* **Task description**
Convert the text lines in the data below into a Markdown table with the columns Row and Line, numbering each row and skipping any blank lines. Leave the pictures out of the table.

*** Recorded information ***

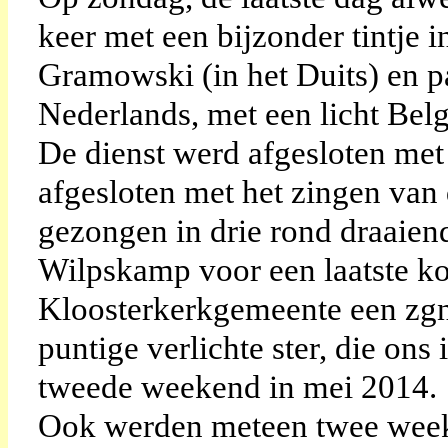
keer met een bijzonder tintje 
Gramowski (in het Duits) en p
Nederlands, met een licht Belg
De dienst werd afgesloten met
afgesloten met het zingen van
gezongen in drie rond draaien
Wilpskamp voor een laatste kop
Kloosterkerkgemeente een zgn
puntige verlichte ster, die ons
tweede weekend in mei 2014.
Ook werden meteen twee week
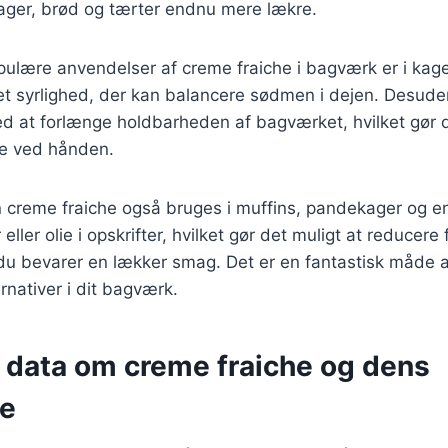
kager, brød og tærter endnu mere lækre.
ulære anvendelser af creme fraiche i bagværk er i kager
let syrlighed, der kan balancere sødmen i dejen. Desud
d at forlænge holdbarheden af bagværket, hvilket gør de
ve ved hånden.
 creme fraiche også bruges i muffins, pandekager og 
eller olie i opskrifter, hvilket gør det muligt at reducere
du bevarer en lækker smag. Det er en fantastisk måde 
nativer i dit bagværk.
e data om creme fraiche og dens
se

*** End of Recorded information ***

* **Task response**
| Row | Line |
|---|---|
| 1 | keer met een bijzonder tintje  |
| 2 | Gramowski (in het Duits) en p |
| 3 | Nederlands, met een licht Belg |
| 4 | De dienst werd afgesloten met |
| 5 | afgesloten met het zingen van |
| 6 | gezongen in drie rond draaien |
| 7 | Wilpskamp voor een laatste kop |
| 8 | Kloosterkerkgemeente een zgn |
| 9 | puntige verlichte ster, die ons |
| 10 | tweede weekend in mei 2014. |
| 11 | Ook werden meteen twee week |
| 12 | kager, brød og tærter endnu mere lækre. |
| 13 | ulære anvendelser af creme fraiche i bagværk er i kager |
| 14 | let syrlighed, der kan balancere sødmen i dejen. Desud |
| 15 | d at forlænge holdbarheden af bagværket, hvilket gør de |
| 16 | ve ved hånden. |
| 17 |  creme fraiche også bruges i muffins, pandekager og  |
| 18 | eller olie i opskrifter, hvilket gør det muligt at reducere |
| 19 | du bevarer en lækker smag. Det er en fantastisk måde  |
| 20 | nativer i dit bagværk. |
| 21 | e data om creme fraiche og dens |
| 22 | se |